■ EXERCISE AIM ■
Return, without changes, the lines of the records from the first line through the line containing "Les options qui", inclusive.

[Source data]
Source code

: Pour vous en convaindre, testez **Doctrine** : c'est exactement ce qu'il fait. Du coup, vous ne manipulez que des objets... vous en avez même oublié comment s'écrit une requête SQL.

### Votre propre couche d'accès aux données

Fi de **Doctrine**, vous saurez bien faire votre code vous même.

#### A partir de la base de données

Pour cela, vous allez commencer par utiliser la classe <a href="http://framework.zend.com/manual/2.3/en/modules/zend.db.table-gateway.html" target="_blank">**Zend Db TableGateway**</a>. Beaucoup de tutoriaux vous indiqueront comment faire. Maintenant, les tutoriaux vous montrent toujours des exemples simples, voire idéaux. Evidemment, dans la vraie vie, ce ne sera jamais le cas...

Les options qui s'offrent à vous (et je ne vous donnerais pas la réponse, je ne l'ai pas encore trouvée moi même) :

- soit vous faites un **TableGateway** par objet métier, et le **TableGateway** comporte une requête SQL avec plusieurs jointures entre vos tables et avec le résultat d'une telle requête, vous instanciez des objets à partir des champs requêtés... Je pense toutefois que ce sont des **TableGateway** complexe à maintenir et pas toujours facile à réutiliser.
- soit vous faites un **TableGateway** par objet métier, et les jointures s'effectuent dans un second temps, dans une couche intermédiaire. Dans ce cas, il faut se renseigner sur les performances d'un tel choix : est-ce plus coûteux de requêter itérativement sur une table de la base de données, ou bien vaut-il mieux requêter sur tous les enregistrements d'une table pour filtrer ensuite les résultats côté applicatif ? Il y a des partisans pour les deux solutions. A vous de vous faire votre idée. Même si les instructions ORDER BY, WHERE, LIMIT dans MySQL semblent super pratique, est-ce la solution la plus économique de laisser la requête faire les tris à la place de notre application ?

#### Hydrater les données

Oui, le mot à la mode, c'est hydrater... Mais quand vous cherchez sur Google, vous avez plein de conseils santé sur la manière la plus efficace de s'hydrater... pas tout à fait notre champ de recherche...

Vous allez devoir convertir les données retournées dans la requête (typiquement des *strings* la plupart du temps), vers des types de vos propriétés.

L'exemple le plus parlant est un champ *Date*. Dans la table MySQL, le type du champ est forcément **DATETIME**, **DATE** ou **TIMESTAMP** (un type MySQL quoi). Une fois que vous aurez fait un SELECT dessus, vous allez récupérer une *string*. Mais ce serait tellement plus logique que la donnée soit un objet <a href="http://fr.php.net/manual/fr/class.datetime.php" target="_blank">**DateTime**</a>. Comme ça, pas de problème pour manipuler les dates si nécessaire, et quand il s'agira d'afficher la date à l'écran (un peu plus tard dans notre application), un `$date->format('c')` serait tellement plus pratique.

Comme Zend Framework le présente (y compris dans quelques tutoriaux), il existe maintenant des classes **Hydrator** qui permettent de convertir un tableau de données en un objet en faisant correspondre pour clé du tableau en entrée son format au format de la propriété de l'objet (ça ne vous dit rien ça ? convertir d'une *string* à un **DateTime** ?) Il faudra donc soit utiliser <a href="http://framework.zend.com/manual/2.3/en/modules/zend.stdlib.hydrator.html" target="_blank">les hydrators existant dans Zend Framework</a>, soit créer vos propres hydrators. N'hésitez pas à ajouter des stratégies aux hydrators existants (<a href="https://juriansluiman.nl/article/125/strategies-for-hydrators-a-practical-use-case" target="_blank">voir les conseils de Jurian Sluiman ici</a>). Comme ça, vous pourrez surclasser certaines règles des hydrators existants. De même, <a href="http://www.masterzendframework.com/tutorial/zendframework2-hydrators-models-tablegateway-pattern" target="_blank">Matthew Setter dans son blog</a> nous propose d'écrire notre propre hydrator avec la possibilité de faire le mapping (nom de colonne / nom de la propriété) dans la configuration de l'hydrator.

■ FINISHED EXERCISE ■
Source code

: Pour vous en convaindre, testez **Doctrine** : c'est exactement ce qu'il fait. Du coup, vous ne manipulez que des objets... vous en avez même oublié comment s'écrit une requête SQL.

### Votre propre couche d'accès aux données

Fi de **Doctrine**, vous saurez bien faire votre code vous même.

#### A partir de la base de données

Pour cela, vous allez commencer par utiliser la classe <a href="http://framework.zend.com/manual/2.3/en/modules/zend.db.table-gateway.html" target="_blank">**Zend Db TableGateway**</a>. Beaucoup de tutoriaux vous indiqueront comment faire. Maintenant, les tutoriaux vous montrent toujours des exemples simples, voire idéaux. Evidemment, dans la vraie vie, ce ne sera jamais le cas...

Les options qui s'offrent à vous (et je ne vous donnerais pas la réponse, je ne l'ai pas encore trouvée moi même) :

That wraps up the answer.